The storm-battered region east of Interstate 95 is the breadbasket of North Carolina's $70 billion-a-year agriculture industry, home to the majority of the state's corn, tobacco, soy, hog and turkey operations.

Most of the damage will be crop destruction, he said, but power outages will also cause poultry deaths at farms that experience failure of emergency backup generators.

Troxler said the state's farmers are typically federally insured for up to 65 percent of their losses. A federal declaration of disaster areas would allow farmers to take advantage of low interest loans to tide them over until next season.

The state Department of Transportation Ferry Division restored some public ferry service along the coast, but ferry access to Ocracoke and Hatteras islands today is limited to emergency responders.

Highway access to the two barrier islands was cut off when Hurricane Irene severed N.C. 12 in a few places on northern Hatteras Island this weekend. DOT opened an emergency ferry route to the island today from a dock at Stumpy Point, on the mainland side of Pamlico Sound.

Fuel trucks, telephone repair crews and DOT road maintenance workers were among the first passengers today for the 15-mile ride from Stumpy Point across Pamlico Sound to the Hatteras Island village of Rodanthe.

Interviewed on Fox News, Perdue noted that N.C. 12 frequently has been damaged in past storms, and it was broken in several places this weekend

“Well it is severely damaged,” Perdue said. “This happened here during Isabel in the early 2000s, and it took us a couple of months to fix it. There was only one breach then, and I flew over it yesterday and there were two that I saw. And I am told this morning there’s three.

“So it will take a while. I don’t know how soon, but we’ve got a whole crew of Department of Transportation people and engineers there as we speak, and we’re trying to talk to the feds about the permits we’ll need,” Perdue said.

In all, DOT said at least 40 roads and bridges were still closed, and others were impassable because of fallen trees and power lines and other storm debris.

More than 1,000 evacuees remained today in 14 shelters, down from a peak of more than 7,500 people in 81 shelters on Saturday. The American Red Cross and the Salvation Army have served 57,000 meals for evacuees and first responders. Nearly 300,000 homes and businesses are still without electrical power.

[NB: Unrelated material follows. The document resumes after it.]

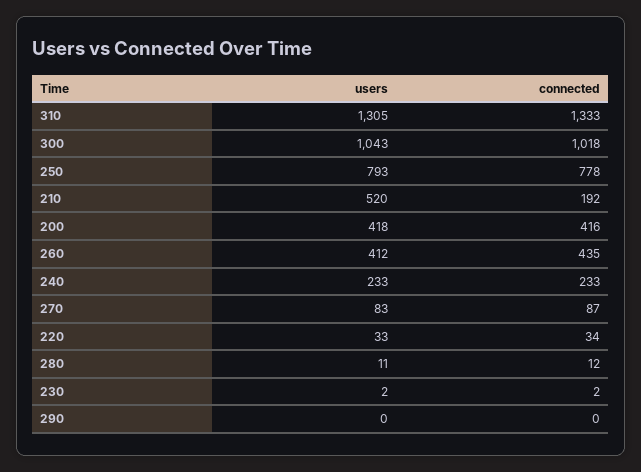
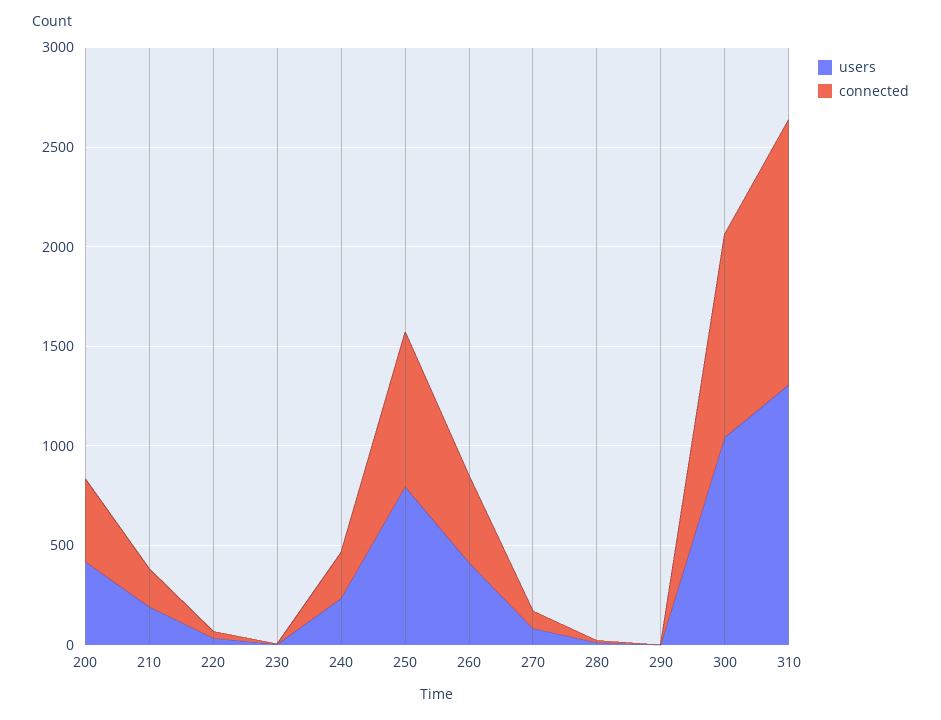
users, 210: 520 -> 200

President Obama has approved a federal emergency declaration for 34 counties, making additional federal assistance available for Beaufort, Bertie, Brunswick, Camden, Carteret, Chowan, Columbus, Craven, Currituck, Dare, Duplin, Edgecombe, Halifax, Hyde, Gates, Greene, Hertford, Johnston, Jones, Lenoir, Martin, New Hanover, Nash, Northampton, Onslow, Pamlico, Pasquotank, Pender, Perquimans, Pitt, Tyrrell, Wayne, Washington and Wilson counties.

Perdue requested additional help with a federal disaster declaration today for seven counties that suffered some of the heaviest damage: Beaufort, Carteret, Craven, Dare, Hyde, Pamlico and Tyrrell counties.